## What you need to do
Leave the images out. Give every line below again, precisely.

## Data provided

####

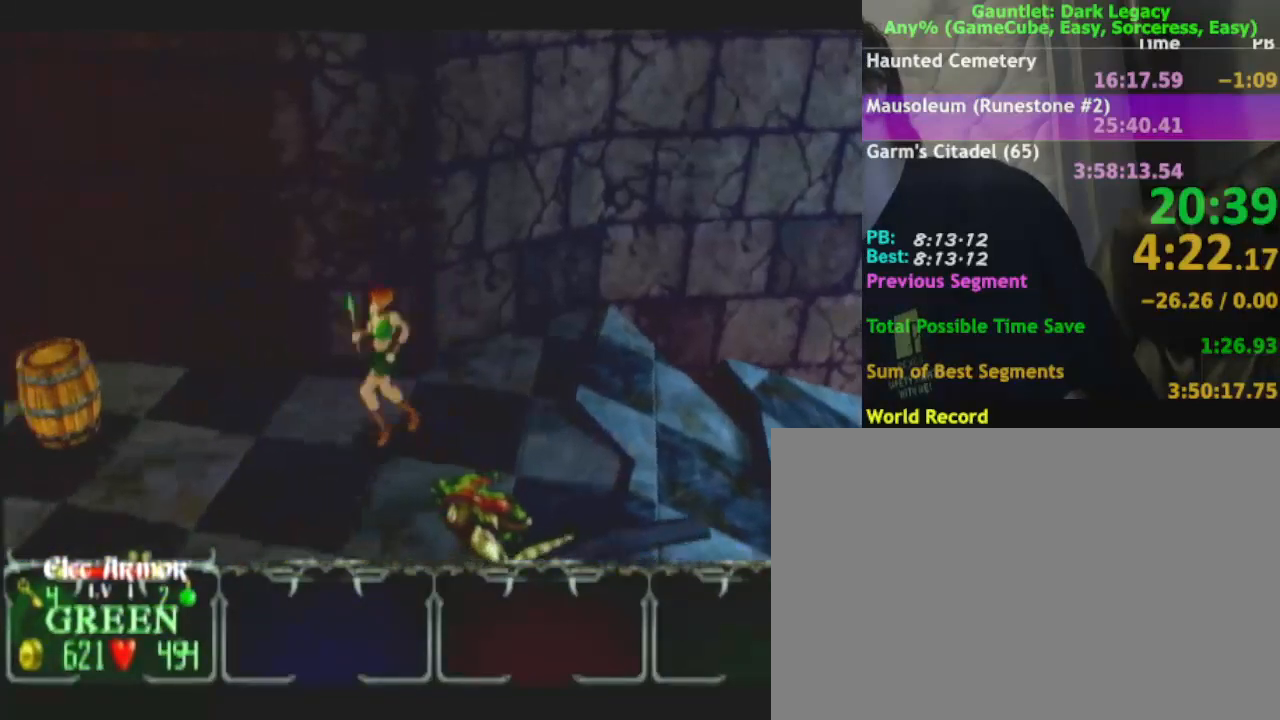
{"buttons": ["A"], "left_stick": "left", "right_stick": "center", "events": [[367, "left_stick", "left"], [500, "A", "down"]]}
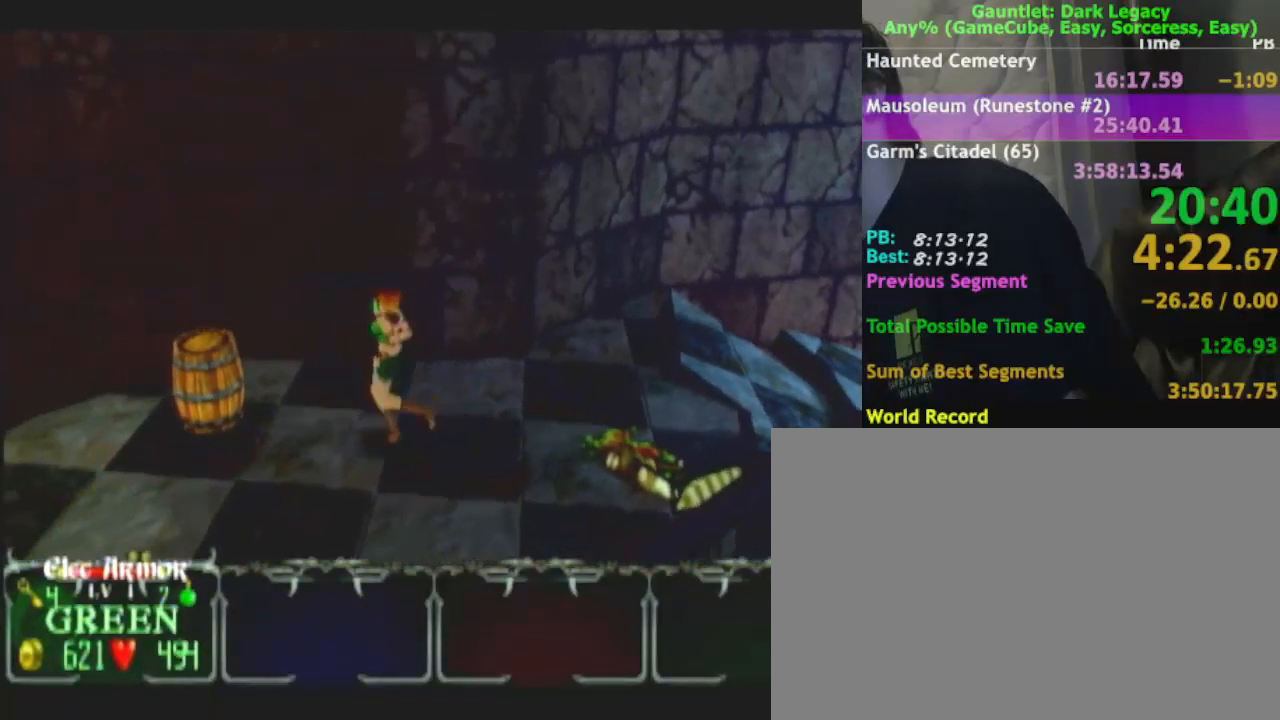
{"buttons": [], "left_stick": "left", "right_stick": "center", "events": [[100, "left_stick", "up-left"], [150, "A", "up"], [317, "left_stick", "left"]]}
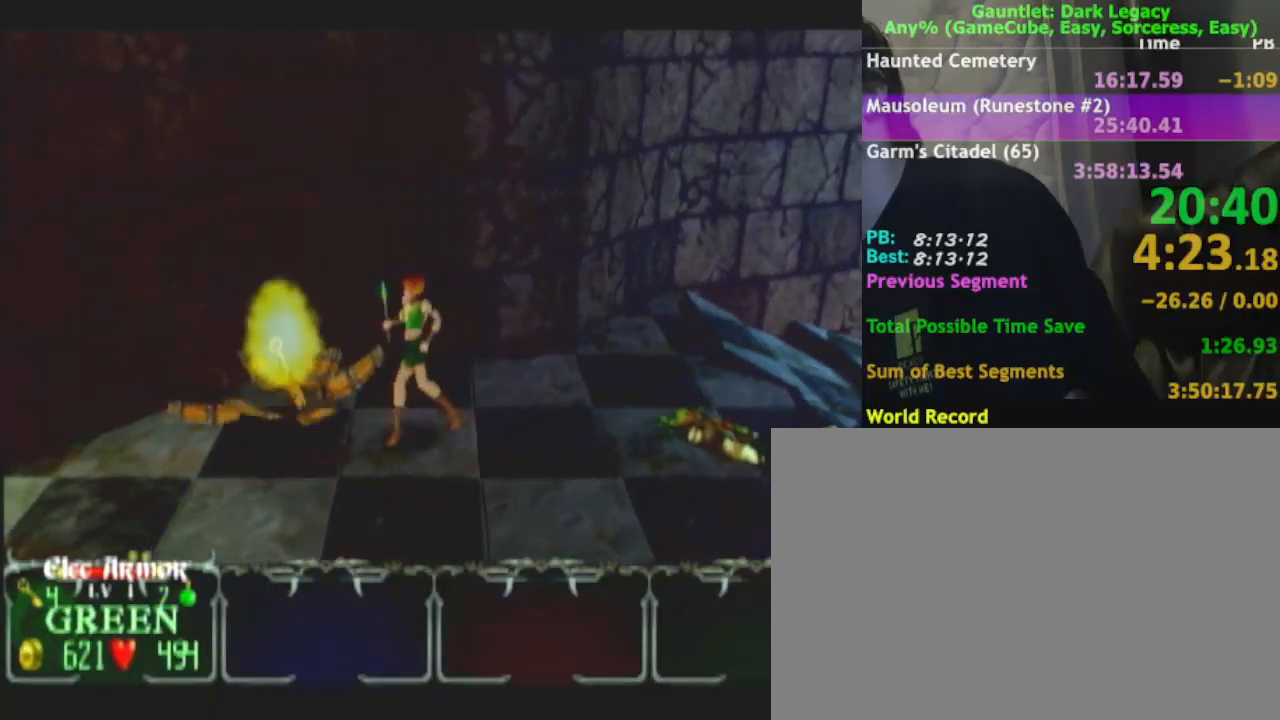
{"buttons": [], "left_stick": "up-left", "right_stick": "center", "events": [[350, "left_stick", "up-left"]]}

####

## Expected answer
{"buttons": ["A"], "left_stick": "left", "right_stick": "center", "events": [[367, "left_stick", "left"], [500, "A", "down"]]}
{"buttons": [], "left_stick": "left", "right_stick": "center", "events": [[100, "left_stick", "up-left"], [150, "A", "up"], [317, "left_stick", "left"]]}
{"buttons": [], "left_stick": "up-left", "right_stick": "center", "events": [[350, "left_stick", "up-left"]]}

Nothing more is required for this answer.